Wo waren Sie zuvor tätig? Als Volontärin
im Deutschen Uhrenmuseum in Furtwangen und als freie Mitarbeiterin
im Historischen Museum des Hochstifts Paderborn
Was sind Ihre aktuellen Forschungsprojekte bzw. Forschungsschwerpunkte?
Die Gesellschafts- und Kulturgeschichte der Psychiatrie im
19. und 20. Jahrhundert. Ich habe vor wenigen Wochen meine
Habilitationsschrift zu dem Thema abgeschlossen.
Was sind Ihre weiteren Interessensgebiete? Fotogeschichte
und -theorie; Museums- und Ausstellungswesen; Erinnerungskulturen;
soziale Inklusion/Exklusion; Historische Anthropologie
Worauf freuen Sie sich besonders? Auf anregende Vorträge
Vor
aller Augen
"Fotografien-wider-Willen" in den Kulturwissenschaften
Zur
visuellen Hinterlassenschaft, die historische und gegenwartsbezogene
Bildwissenschaften zu erforschen begonnen haben, gehören
Fotografien, die gegen oder ohne den Willen der Abgebildeten
entstanden sind: Fotos von verletzten Menschen, von misshandelten,
toten Körpern, Bilder der Grausamkeit, der Angst oder
des Schmerzes. Die Entstehungskontexte solcher "Fotografien-wider-Willen"
differieren; Polizeifotografien gehören dazu, Aufnahmen
des Krieges und des Kolonialismus, zum Teil auch der Medizin.
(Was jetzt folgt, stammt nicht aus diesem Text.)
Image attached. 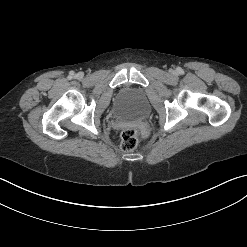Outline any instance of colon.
<instances>
[{
  "instance_id": "colon-1",
  "label": "colon",
  "mask_w": 247,
  "mask_h": 247,
  "mask_svg": "<svg viewBox=\"0 0 247 247\" xmlns=\"http://www.w3.org/2000/svg\"><path fill=\"white\" fill-rule=\"evenodd\" d=\"M138 144L137 131L134 128H124L120 135V148L124 152L132 151Z\"/></svg>"
}]
</instances>
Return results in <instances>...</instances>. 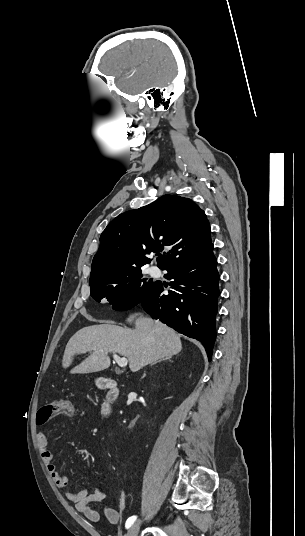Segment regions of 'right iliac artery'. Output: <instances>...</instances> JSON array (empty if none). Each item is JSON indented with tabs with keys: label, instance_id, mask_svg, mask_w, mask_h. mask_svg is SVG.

Gemeinsam ist diesen Bildern, dass sich über quellenkritische
Fragen nach ihrem Zustandekommen, ihrer Überlieferungs-
und Gebrauchsgeschichte hinaus die Frage aufdrängt, wie
sie angesehen werden.
Als
Teil historischer Überlieferung und aktueller Medienproduktion
sind solche Fotografien Gegenstand kulturwissenschaftlicher
Aufmerksamkeit. Ihre Analyse ist indes auf den pragmatischen,
wissenschaftlichen Umgang mit dem technisch reproduzierten
Bild nicht zu reduzieren.
Das
forschende Subjekt ist, weil es selbst auf die Bilder blickt,
in das Dargestellte eingebunden. Zudem macht sich rasch eine
gewisse "soziale Nervosität" bemerkbar, sobald
die Aufnahmen im sozialen Raum in Ausstellungen, Vorträgen
oder Seminarveranstaltungen zirkulieren. Zeigen und
Anschauen müssen legitimiert werden, wobei nicht immer
ersichtlich ist, ob die Fotografierten vor den Blicken der
Betrachter oder die Betrachter vor den Zumutungen der Bilder
geschützt werden sollen. Wie gehen, wäre also zu
fragen, Sehen, Wissen und Zeigen zusammen, wenn die Blicke
von Kulturwissenschaftler/innen auf Aufnahmen geschundener
Körper, verletzter Menschen treffen? Welche Besonderheiten
des Mediums Fotografie werden hier sichtbar und was heißt
es, Worte zu finden für das, was die Bilder zeigen?
Der
Vortrag diskutiert an ausgewählten Bildbeispielen verschiedene
Antworten auf die Frage, warum diese Fotos gezeigt werden
(sollen), ebenso wie Argumente, die gegen Veröffentlichungen
vorgebracht werden können. Überlegungen, die bisher
vor allem im Kontext der aktuellen Medienberichterstattung
über Kriege vorgebracht werden, sollen für die kulturwissenschaftliche
Bildanalyse reflektiert und diese damit auch in methodischer
Hinsicht um ethische und politische Aspekte erweitert werden.